WORK TASK => Start at the first line of the listing below. Write out each line exactly, stopping after the one that contains "right back paw: (204, 429)".

THE DATA =>
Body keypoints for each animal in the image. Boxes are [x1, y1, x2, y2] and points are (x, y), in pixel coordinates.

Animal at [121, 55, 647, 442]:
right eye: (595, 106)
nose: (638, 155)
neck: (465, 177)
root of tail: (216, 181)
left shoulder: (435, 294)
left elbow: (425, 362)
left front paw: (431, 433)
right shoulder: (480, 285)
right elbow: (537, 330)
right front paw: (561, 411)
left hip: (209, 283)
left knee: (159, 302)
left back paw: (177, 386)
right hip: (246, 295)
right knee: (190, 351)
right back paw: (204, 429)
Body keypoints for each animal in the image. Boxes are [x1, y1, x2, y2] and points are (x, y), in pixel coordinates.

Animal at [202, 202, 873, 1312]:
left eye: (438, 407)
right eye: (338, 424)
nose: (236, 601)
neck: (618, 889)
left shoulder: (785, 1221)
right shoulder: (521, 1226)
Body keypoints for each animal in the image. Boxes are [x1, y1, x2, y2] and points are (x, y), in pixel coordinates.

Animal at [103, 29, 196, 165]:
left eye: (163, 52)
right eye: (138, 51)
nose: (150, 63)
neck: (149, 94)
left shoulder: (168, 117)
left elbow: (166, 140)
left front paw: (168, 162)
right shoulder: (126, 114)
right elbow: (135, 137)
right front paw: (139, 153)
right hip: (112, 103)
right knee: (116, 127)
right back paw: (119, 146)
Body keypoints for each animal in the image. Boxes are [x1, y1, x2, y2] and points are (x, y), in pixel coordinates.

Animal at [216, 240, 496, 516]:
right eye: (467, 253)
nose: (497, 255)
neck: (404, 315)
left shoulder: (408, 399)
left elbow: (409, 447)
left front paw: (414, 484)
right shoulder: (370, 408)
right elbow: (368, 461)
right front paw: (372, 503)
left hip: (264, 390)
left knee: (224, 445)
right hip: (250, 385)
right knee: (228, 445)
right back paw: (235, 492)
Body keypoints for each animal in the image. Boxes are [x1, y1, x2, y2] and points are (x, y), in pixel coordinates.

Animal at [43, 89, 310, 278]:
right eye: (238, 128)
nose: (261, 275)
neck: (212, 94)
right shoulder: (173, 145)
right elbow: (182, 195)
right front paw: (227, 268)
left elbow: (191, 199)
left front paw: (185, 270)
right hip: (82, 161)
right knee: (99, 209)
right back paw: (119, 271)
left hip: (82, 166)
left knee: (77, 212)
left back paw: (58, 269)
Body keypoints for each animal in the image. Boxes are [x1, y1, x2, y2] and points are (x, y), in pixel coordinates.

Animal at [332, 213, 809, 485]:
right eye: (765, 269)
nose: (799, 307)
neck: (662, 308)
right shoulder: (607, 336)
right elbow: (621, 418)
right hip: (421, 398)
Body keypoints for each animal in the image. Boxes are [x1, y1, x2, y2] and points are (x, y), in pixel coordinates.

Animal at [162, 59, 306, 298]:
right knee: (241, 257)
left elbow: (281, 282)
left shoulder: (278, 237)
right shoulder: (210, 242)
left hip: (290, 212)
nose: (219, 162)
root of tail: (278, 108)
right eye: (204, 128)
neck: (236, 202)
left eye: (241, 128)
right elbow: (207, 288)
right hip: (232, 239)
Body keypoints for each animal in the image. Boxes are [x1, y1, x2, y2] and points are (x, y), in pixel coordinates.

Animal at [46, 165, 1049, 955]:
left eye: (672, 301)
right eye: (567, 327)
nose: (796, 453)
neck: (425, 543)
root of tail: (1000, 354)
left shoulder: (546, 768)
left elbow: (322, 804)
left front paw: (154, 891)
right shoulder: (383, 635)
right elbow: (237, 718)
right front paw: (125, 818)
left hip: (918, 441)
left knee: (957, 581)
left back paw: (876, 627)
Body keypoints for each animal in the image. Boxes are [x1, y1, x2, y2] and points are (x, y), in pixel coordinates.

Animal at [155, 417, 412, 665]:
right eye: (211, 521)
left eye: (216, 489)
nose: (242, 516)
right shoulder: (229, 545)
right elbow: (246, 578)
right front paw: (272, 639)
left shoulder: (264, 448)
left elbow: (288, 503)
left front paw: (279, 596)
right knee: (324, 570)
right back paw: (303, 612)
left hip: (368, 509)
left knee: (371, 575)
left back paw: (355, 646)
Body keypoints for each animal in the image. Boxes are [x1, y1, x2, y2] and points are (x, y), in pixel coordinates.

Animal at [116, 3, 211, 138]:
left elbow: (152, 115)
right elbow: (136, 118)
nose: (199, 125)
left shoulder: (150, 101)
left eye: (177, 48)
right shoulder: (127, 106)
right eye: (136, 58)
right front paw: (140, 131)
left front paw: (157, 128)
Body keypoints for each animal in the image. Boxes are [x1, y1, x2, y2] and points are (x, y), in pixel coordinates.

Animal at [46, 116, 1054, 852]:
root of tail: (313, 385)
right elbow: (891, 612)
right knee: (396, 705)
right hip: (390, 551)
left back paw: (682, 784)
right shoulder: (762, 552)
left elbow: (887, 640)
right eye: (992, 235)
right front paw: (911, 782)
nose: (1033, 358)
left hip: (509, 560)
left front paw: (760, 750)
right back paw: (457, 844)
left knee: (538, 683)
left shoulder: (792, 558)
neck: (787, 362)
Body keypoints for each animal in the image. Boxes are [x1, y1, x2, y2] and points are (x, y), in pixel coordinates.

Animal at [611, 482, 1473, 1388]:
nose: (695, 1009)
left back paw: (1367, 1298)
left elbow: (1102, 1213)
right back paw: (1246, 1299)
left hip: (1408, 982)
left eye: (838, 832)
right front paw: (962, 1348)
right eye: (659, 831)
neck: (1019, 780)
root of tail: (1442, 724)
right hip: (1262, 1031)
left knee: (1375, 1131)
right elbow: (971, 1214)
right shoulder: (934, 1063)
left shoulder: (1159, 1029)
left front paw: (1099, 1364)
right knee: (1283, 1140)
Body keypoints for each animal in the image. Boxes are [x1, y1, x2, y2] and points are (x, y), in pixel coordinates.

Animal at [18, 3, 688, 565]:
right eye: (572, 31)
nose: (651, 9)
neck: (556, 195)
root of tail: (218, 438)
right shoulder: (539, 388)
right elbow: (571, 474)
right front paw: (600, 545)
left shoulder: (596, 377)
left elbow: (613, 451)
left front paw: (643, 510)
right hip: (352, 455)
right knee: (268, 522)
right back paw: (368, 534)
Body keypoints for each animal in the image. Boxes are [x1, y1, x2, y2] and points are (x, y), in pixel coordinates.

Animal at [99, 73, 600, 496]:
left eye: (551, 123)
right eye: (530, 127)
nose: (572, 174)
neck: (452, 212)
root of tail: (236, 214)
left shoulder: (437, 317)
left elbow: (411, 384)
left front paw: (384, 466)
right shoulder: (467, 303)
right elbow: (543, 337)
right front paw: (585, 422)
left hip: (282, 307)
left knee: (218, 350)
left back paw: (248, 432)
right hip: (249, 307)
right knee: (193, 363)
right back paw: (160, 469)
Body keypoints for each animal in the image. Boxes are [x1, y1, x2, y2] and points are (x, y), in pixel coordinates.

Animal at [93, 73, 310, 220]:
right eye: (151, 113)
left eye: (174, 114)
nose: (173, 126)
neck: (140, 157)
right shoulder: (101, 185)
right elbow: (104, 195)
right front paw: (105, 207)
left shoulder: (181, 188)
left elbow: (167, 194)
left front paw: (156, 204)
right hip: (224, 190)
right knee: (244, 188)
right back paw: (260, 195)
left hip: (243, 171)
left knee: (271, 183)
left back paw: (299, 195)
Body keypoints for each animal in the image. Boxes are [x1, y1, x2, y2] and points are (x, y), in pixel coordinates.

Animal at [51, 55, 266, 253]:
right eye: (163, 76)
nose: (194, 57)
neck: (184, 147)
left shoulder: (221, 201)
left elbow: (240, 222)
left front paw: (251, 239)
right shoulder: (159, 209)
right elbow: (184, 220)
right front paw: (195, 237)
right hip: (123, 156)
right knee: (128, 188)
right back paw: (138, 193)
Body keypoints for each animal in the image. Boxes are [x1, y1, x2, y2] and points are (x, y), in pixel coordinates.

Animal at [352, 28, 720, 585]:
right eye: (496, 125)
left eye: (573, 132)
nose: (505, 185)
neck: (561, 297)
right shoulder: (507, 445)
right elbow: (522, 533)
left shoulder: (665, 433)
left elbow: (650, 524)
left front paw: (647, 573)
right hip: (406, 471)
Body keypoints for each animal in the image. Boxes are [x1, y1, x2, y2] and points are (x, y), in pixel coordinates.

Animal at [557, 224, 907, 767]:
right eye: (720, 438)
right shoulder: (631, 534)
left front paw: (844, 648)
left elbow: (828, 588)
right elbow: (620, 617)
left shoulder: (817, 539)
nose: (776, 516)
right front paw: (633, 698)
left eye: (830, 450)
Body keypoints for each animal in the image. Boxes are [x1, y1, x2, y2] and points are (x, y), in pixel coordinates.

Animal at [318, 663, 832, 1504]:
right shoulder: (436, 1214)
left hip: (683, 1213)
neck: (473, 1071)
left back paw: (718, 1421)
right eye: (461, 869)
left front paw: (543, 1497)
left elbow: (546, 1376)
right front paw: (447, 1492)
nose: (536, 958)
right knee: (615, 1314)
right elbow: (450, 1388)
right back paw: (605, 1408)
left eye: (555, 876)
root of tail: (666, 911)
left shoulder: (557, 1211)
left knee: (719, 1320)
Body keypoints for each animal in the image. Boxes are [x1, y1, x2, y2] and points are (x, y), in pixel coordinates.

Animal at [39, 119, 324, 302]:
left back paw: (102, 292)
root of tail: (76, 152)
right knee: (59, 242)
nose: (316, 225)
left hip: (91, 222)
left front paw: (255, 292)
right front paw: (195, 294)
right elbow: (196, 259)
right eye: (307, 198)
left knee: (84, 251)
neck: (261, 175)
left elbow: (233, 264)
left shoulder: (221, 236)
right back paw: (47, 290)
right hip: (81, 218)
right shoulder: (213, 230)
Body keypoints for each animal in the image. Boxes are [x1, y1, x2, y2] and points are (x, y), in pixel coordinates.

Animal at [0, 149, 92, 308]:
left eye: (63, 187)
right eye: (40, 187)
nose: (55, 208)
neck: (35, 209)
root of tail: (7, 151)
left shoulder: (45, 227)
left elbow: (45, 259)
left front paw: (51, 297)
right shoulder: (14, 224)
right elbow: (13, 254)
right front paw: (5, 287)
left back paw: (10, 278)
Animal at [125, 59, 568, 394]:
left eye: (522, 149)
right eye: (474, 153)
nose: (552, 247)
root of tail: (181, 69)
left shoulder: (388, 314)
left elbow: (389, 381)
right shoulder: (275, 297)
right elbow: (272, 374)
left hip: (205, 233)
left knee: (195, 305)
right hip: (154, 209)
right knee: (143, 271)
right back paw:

SOLUTION TO THE EXERCISE =>
Body keypoints for each animal in the image. Boxes are [x1, y1, x2, y2] and points are (x, y), in pixel coordinates.

Animal at [121, 55, 647, 442]:
right eye: (595, 106)
nose: (638, 155)
neck: (465, 177)
root of tail: (216, 181)
left shoulder: (435, 294)
left elbow: (425, 362)
left front paw: (431, 433)
right shoulder: (480, 285)
right elbow: (537, 330)
right front paw: (561, 411)
left hip: (209, 283)
left knee: (159, 302)
left back paw: (177, 386)
right hip: (246, 295)
right knee: (190, 351)
right back paw: (204, 429)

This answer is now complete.